• _Problem to solve_: Locate each line in the records containing "Total". Copy it.
--------------------
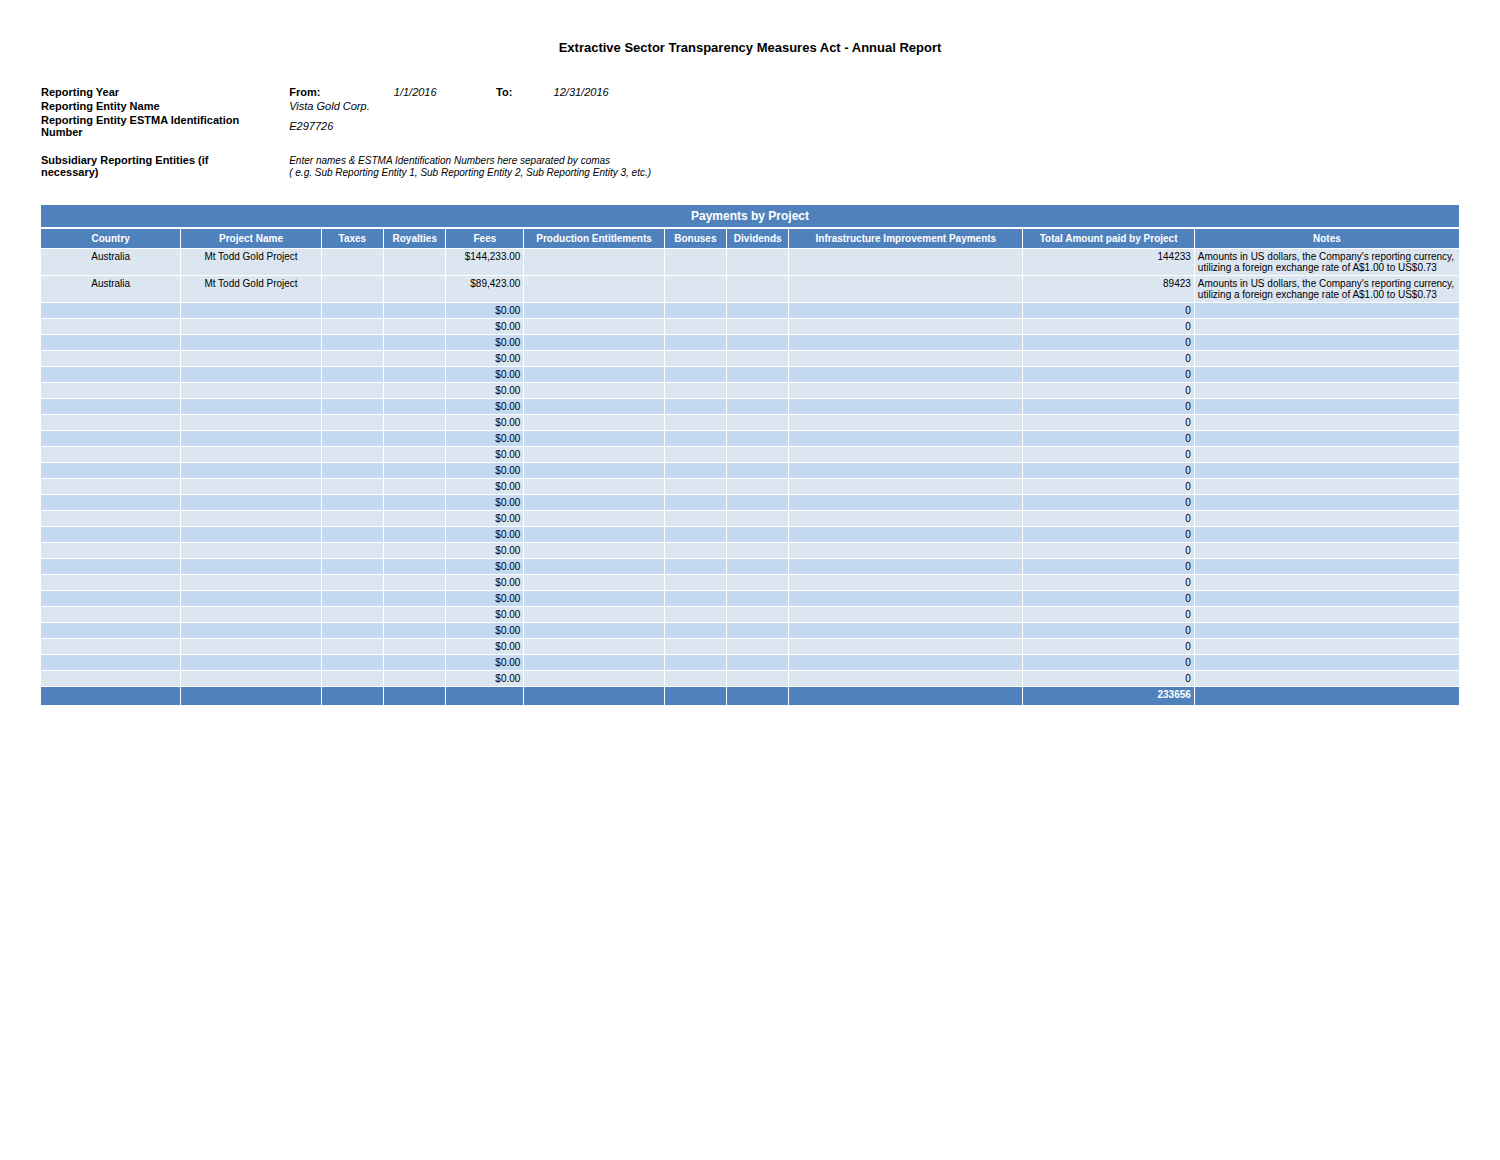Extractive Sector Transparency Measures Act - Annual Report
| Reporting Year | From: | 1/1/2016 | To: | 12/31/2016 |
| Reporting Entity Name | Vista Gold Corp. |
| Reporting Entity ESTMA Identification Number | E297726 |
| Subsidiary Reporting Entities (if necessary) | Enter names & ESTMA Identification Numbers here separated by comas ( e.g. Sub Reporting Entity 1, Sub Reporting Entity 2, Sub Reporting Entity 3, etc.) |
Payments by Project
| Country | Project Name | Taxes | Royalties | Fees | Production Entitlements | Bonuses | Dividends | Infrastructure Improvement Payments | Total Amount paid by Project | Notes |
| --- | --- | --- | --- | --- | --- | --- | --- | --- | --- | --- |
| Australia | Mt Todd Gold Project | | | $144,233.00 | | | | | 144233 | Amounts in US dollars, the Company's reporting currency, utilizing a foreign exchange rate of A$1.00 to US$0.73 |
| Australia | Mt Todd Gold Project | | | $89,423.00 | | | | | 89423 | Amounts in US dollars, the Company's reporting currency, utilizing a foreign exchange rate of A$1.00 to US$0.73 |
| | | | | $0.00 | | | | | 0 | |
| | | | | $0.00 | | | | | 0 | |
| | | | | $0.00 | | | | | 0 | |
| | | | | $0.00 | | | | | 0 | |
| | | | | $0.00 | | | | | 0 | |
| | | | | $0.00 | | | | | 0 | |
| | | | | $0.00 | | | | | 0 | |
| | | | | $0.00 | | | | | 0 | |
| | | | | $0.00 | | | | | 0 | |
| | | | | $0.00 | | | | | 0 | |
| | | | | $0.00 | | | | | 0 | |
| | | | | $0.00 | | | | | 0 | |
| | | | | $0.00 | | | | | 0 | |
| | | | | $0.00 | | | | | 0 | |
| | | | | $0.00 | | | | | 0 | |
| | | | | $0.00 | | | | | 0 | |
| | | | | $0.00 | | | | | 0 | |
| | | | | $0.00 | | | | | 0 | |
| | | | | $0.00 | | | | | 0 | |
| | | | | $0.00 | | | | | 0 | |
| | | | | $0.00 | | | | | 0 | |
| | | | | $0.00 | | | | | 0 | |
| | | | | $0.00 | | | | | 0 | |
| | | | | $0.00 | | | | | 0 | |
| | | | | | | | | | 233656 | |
--------------------
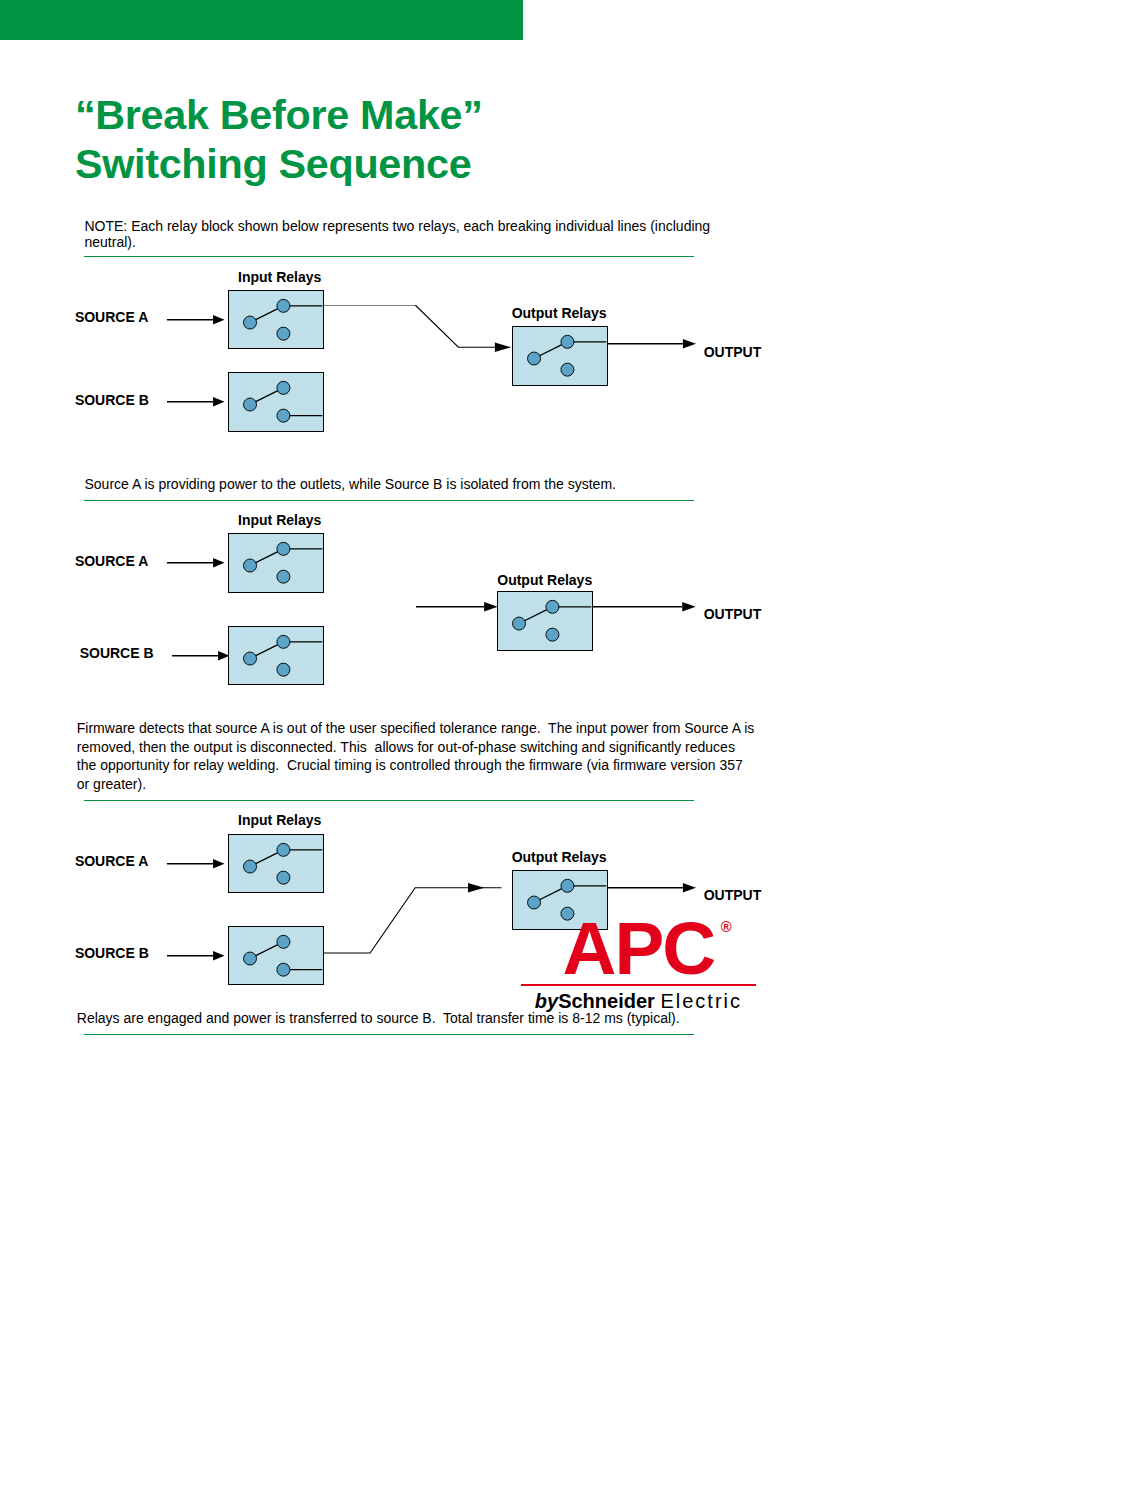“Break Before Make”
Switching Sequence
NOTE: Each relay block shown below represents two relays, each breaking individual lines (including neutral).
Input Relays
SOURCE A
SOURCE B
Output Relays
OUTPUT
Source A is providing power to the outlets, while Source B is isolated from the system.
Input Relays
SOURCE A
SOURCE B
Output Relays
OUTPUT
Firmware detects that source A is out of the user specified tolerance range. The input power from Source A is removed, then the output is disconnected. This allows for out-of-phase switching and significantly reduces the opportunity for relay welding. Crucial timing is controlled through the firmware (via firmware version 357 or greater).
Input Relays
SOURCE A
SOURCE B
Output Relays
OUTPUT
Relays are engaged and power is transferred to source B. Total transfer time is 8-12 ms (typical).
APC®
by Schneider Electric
--------------------
• _Task answer_:
| Country | Project Name | Taxes | Royalties | Fees | Production Entitlements | Bonuses | Dividends | Infrastructure Improvement Payments | Total Amount paid by Project | Notes |
Relays are engaged and power is transferred to source B. Total transfer time is 8-12 ms (typical).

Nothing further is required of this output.